Find the word "shifted" in the data below and copy each line that holds it.

[Recorded data — start]

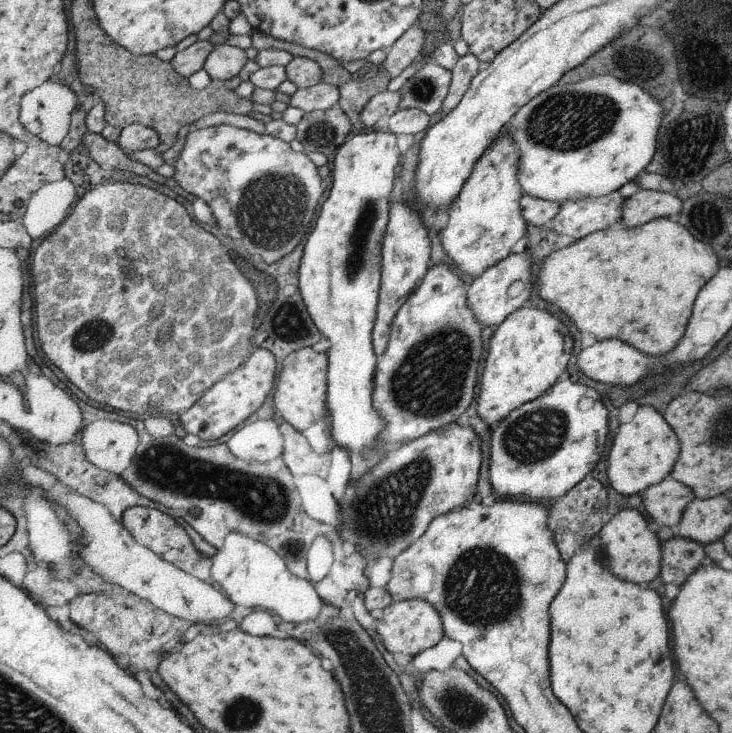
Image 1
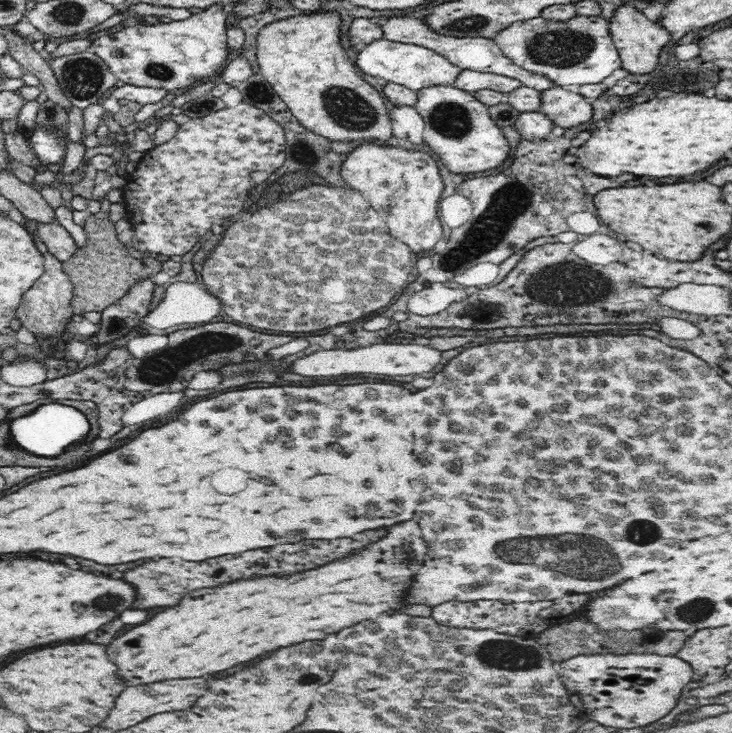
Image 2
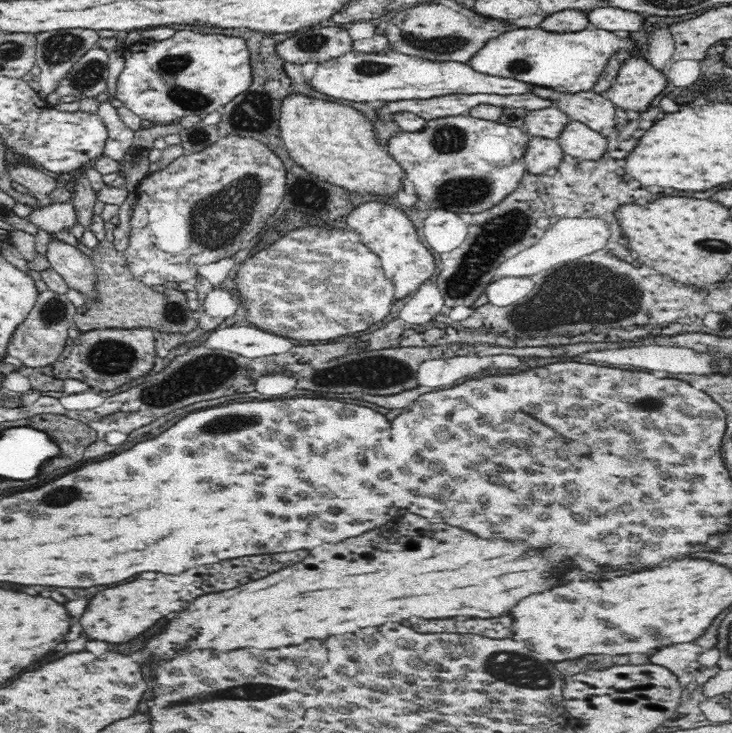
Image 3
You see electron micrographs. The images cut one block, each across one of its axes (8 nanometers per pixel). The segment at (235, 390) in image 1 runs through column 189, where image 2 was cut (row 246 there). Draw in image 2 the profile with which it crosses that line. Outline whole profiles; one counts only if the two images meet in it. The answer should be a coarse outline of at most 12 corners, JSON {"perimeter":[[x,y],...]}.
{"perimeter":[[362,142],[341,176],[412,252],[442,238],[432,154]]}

[Recorded data — finish]
[Recorded data — start]

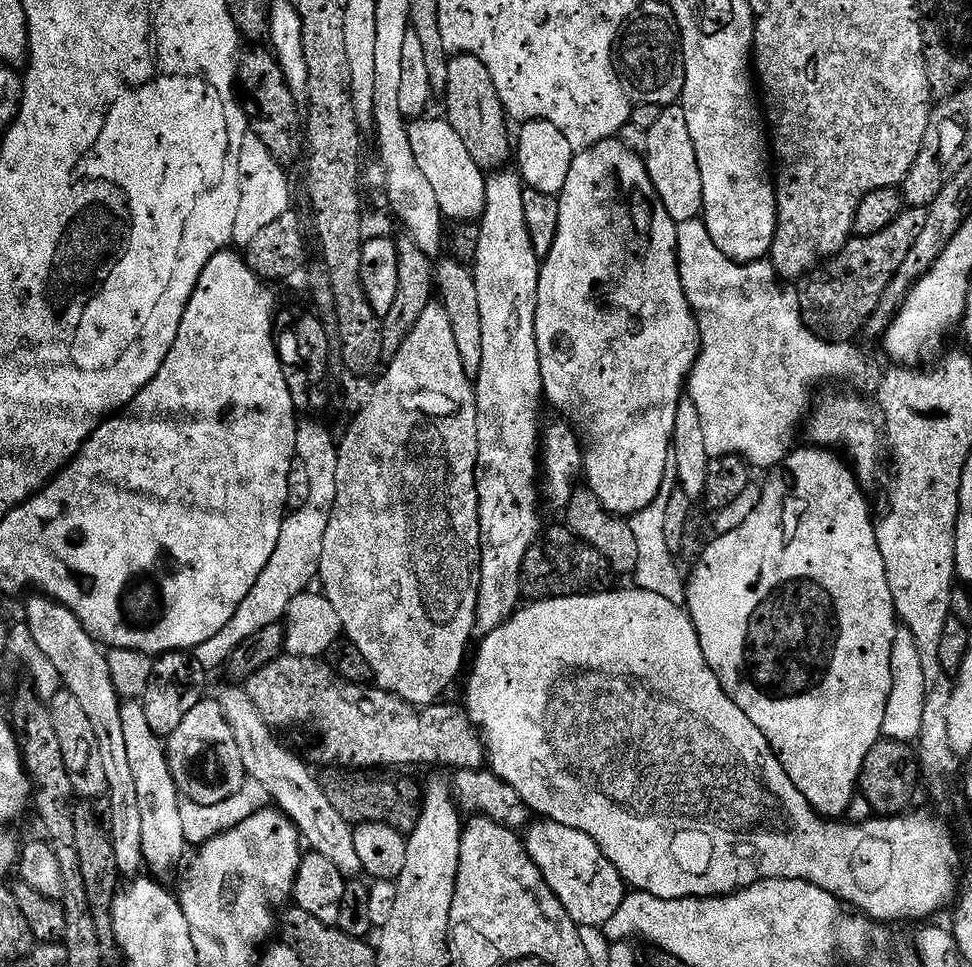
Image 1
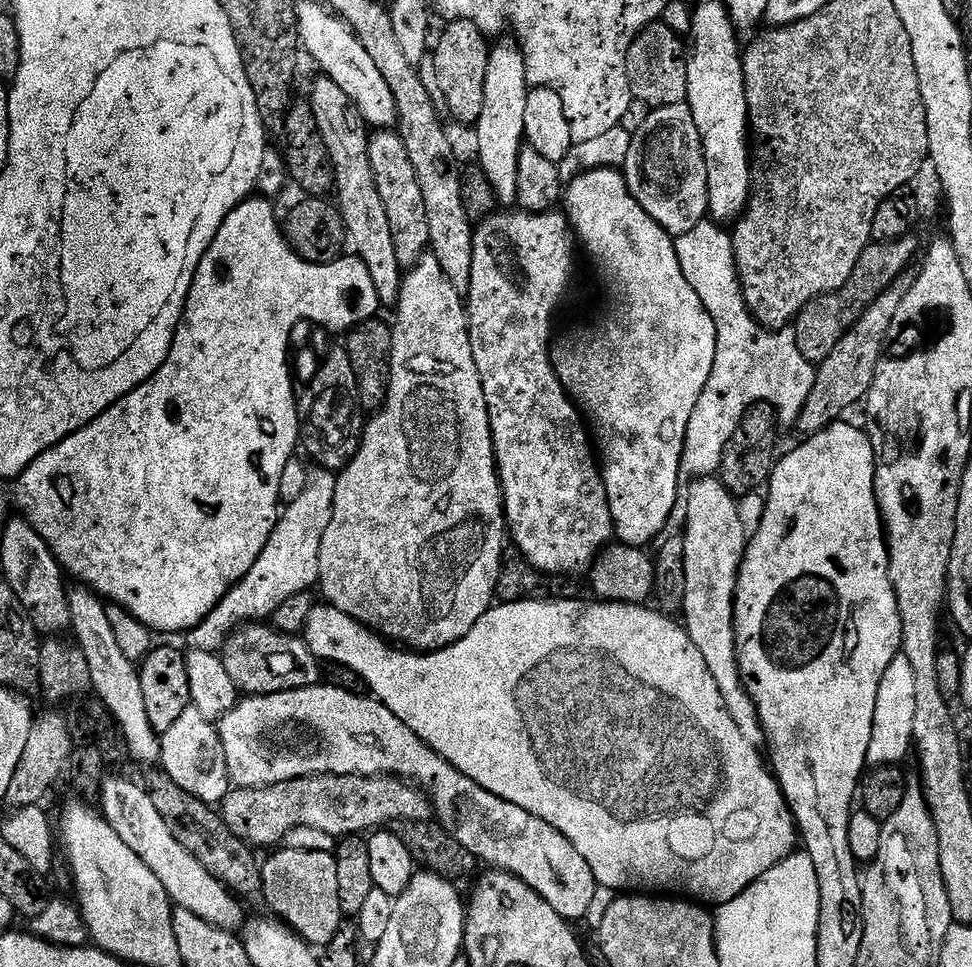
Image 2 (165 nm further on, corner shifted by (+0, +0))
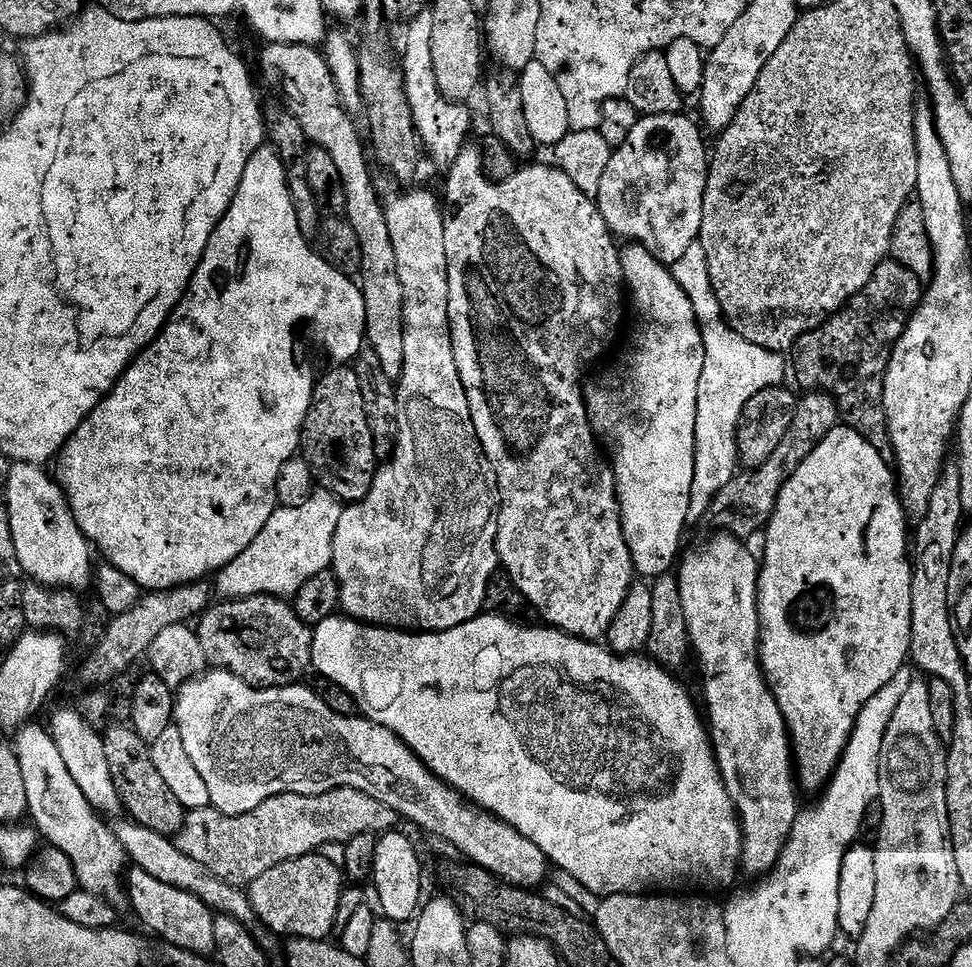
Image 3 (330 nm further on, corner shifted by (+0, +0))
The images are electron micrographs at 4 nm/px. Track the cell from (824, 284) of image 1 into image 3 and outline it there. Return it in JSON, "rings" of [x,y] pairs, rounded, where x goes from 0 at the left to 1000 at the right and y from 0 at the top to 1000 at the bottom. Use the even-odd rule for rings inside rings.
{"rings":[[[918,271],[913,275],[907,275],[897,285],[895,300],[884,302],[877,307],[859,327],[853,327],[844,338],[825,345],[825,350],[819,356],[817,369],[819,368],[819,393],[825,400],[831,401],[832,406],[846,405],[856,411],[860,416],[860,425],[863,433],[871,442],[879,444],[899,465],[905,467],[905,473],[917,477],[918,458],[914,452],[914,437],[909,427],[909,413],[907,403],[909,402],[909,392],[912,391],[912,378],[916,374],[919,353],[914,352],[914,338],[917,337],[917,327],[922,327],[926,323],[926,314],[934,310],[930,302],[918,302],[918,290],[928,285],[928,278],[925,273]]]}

[Recorded data — finish]

## Written solution
Image 2 (165 nm further on, corner shifted by (+0, +0))
Image 3 (330 nm further on, corner shifted by (+0, +0))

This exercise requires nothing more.